Lane Keep Assist: A Helpful Intervention

New GM models equipped with Lane Keep Assist (RPO UHX) help nudge drivers back in the right direction. The new safety feature helps drivers avoid crashes when unintentionally drifting from their lane by providing a gentle, momentary steering wheel correction, along with various alerts (if necessary), to help guide the vehicle back on course.

Available on many new Cadillac, Buick, GMC and Chevrolet models, Lane Keep Assist employs a number of advanced components to help keep drivers on their intended path. The components include:
  • Front View Camera Module
  • Lane Keep Assist Switch/Control Indicator
  • Instrument Cluster/Vehicle Direction Display
  • Radio (for warning beeps/chimes)
  • Safety Alert Seat (if equipped)
  • Yaw Rate Sensor
  • Electric Power Steering.

How it Works
For Lane Keep Assist to provide assistance, the following must occur: 
  • Vehicle speed must be between 59 km/h and 178k km/h
  • Lane markings are clearly visible
  • The system is turned on and is clean from any foreign debris. The vehicle should be kept clean for proper operation.

Stage 1 – Lane Keep Assist Intervention 
Lane Keep Assist employs two driver interventions. When the vehicle has unintentionally approached a detected lane marking without a turn signal being activated in that direction, and the driver has not actively responded by either steering, accelerating, or braking, the electric power steering system will provide a gentle, momentary correction (torque input to the steering) to help guide the vehicle back on course. Lane Keep Assist does not continuously steer the vehicle. This steering pushback is the first stage of warning/intervention. 
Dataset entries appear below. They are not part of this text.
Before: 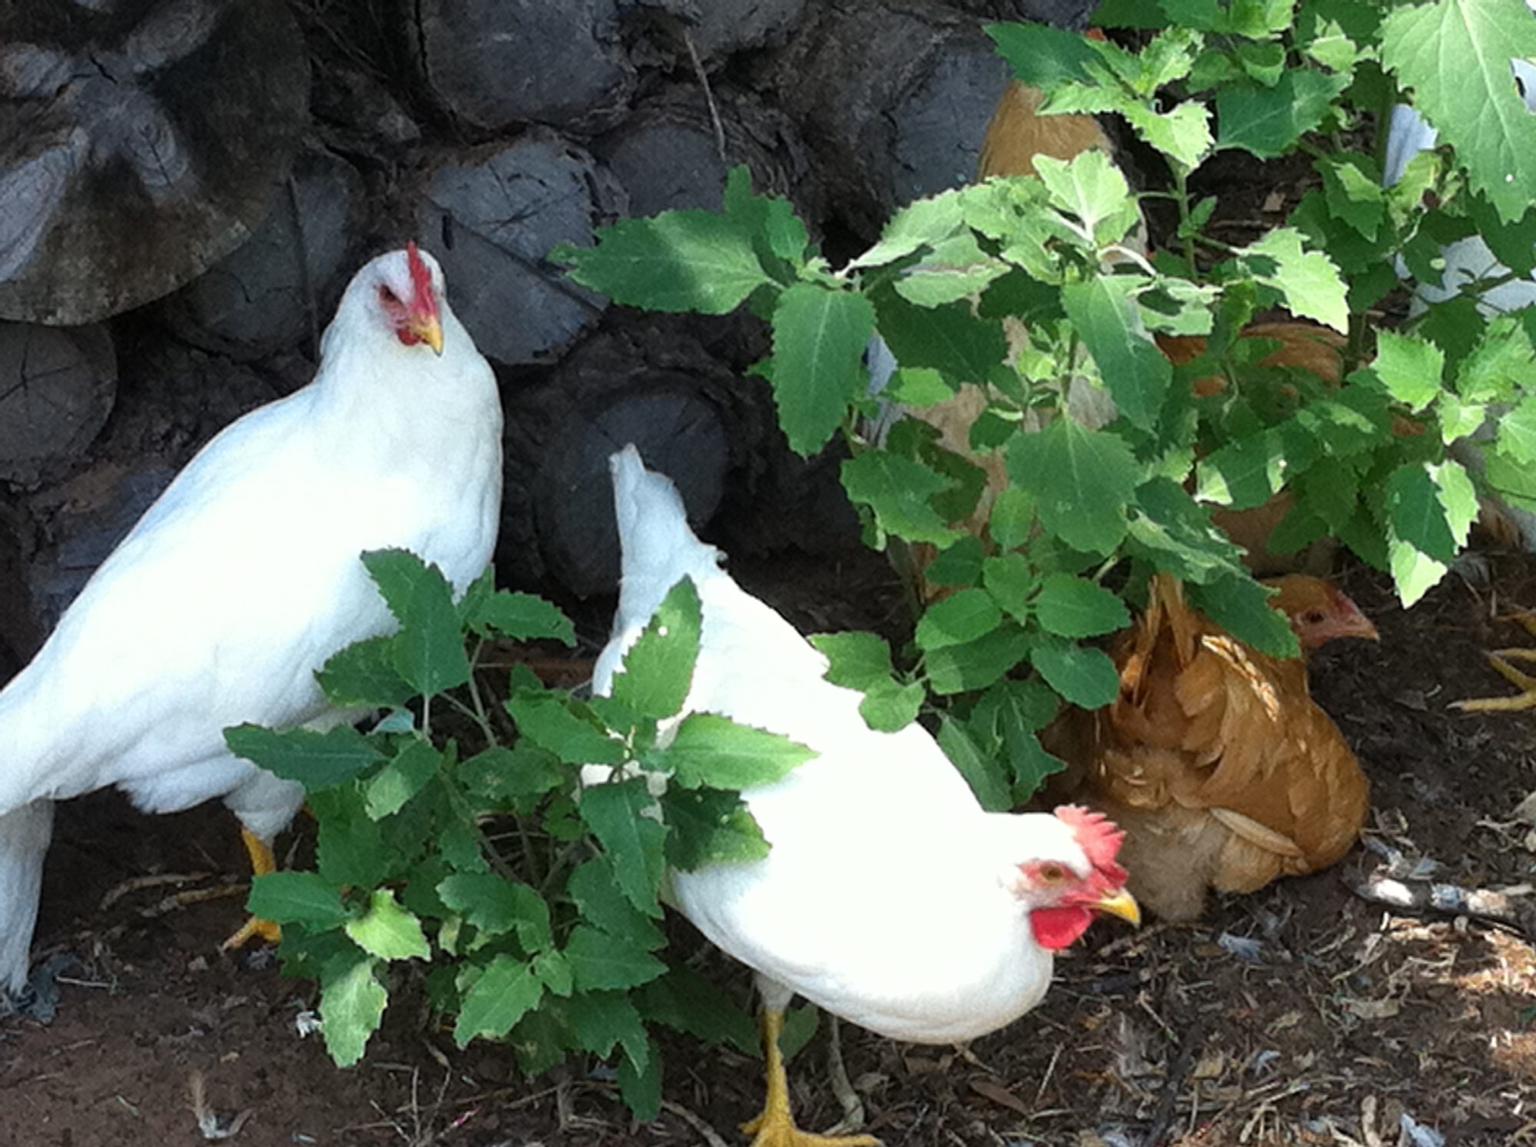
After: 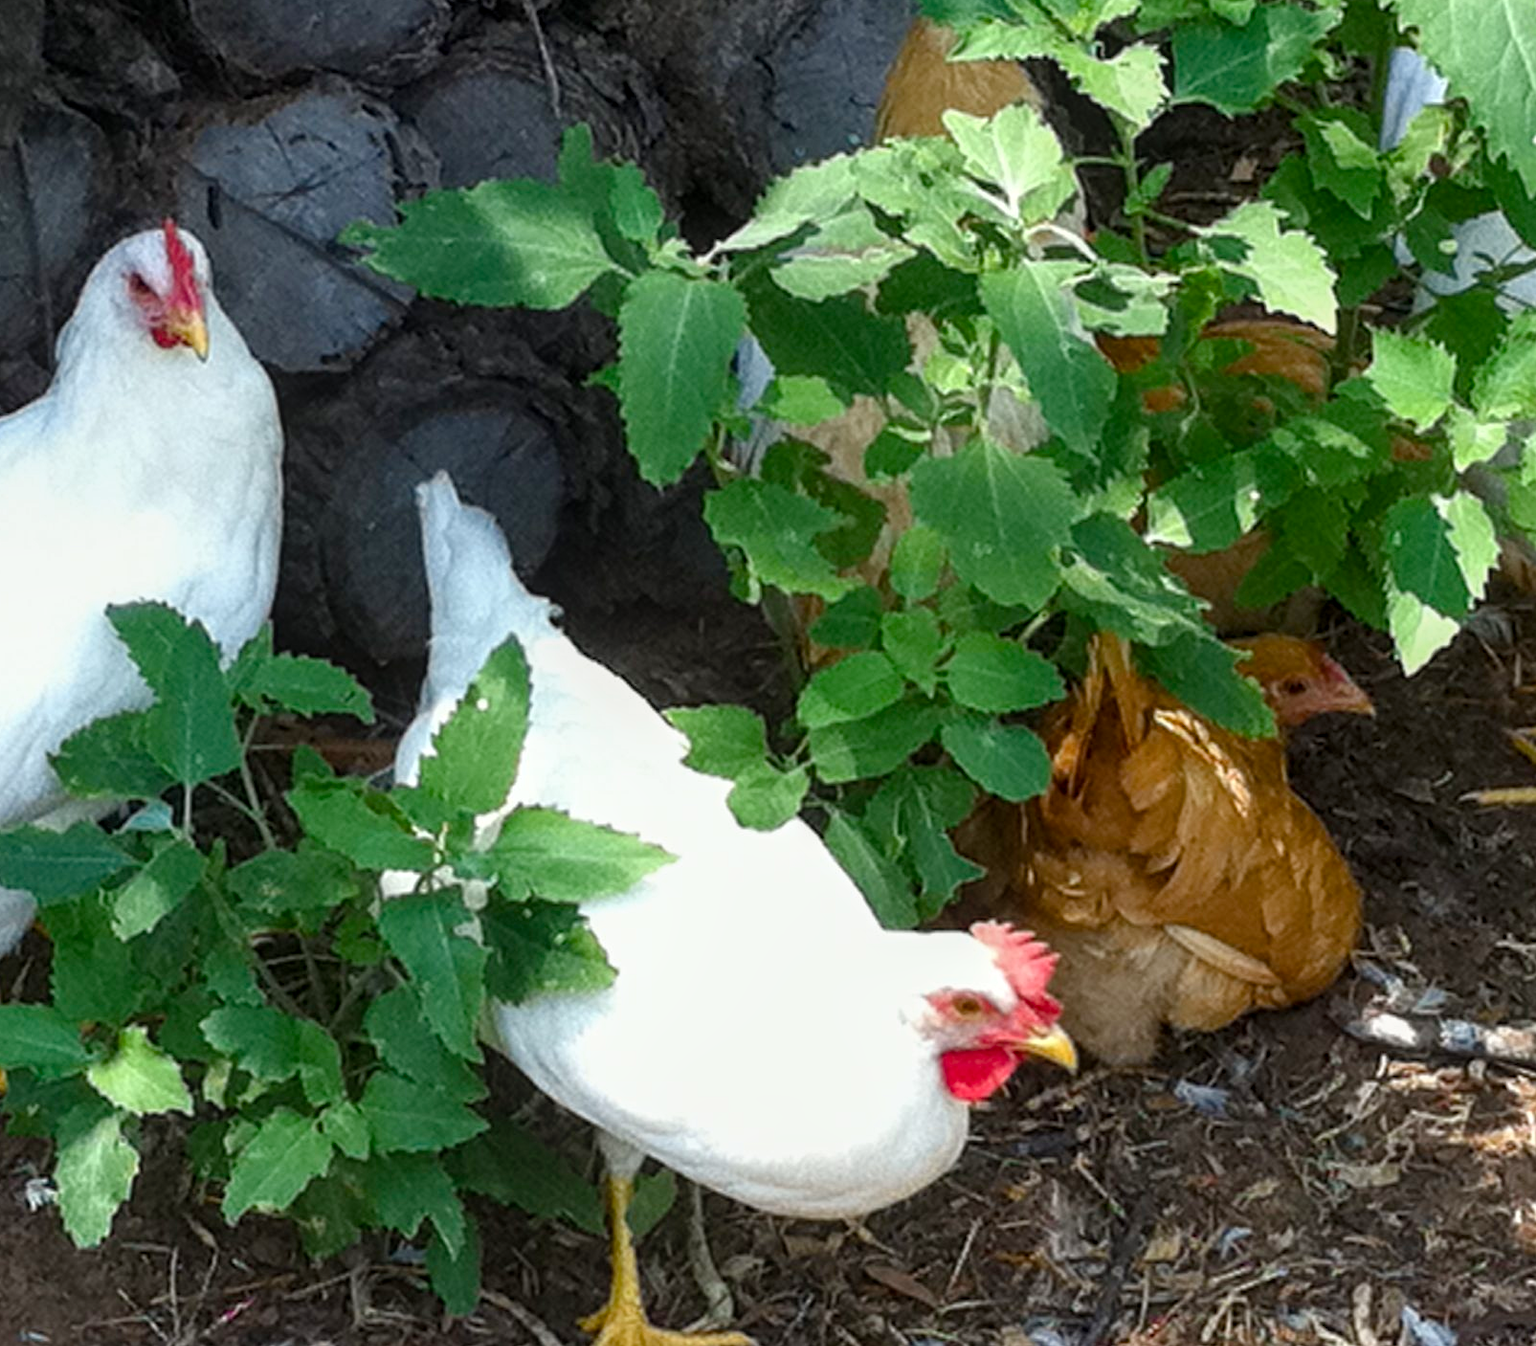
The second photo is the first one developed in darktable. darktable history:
color balance rgb: perceptual saturation grading › global saturation 20%, perceptual saturation grading › highlights -25%, perceptual saturation grading › shadows 25%
local contrast: on, module defaults
crop and rotate: left 17.959%, top 5.771%, right 1.742%
contrast equalizer: y [[0.5, 0.5, 0.472, 0.5, 0.5, 0.5], [0.5 ×6], [0.5 ×6], [0 ×6], [0 ×6]]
When torque is applied to the steering, the Lane Keep Assist indicator will turn amber. There are no chimes or haptic seat warnings at this point of Lane Keep Assist operation. 

Steering intervention is based on the forward looking sensor outputs, such as lateral offset of the vehicle, relative yaw angle and time-to-line crossing. In addition, other vehicle dynamics signals are needed; e.g., velocity, steering angle and yaw rate, for the purpose of a driver suppression of the steering intervention. The electric power steering system uses a torque sensor to detect driver inputs and relays that information to the front camera module. 

Stage 2 – Lane Departure Warning 

If active driver steering is not detected, the second stage warning/ intervention is a Lane Departure Warning (RPO UFL). This warning may activate as the vehicle crosses a lane marking, alerting the driver through several beeps or a Safety Alert Seat vibration, if equipped. The vibration will take place on the side of the seat where the lane departure occurs. In addition, the amber Lane Keep Assist indicator will flash. 

The Safety Alert Seat must be turned on in the vehicle settings in order for haptic seat feedback to occur.

Typically, the driver will apply more torque to the steering wheel when the Lane Keep Assist intervention occurs. As a result, Lane Departure Warning alerts are rare because they only occur if the driver does not apply significant torque to the steering wheel and the Lane Keep Assist steering intervention was not enough to prevent a lane departure. This circumstance tends to happen only at the entrance to some curves.

Testing the System 
Lane Keep Assist intervention may not occur when expected by some drivers while approaching a lane marking. Lane Keep Assist replaced Lane Departure Warning for the 2016 model year (although Lane Departure Warning remains a key component) and operation is slightly different.
For example, if the driver tries to “test” the Lane Departure Warning alert and overcomes the steering correction so that the vehicle intentionally crosses the lane marker, the Lane Departure Warning system may interpret this as active steering and, in many cases, may not provide an alert. Consequently, alerts will occur less frequently.

External Influences 
Proper functionality of the Lane Keep Assist system may be affected by some outside factors, such as: 
  • Nearby vehicles ahead (tailgating) 
  • Sudden lighting changes, such as going through a tunnel
  • Banked roads 
  • Poor lane markings. 

If these conditions exist, the driver is advised to turn off the system. In addition, it’s not recommended to use Lane Keep Assist while towing a trailer or driving in slippery conditions.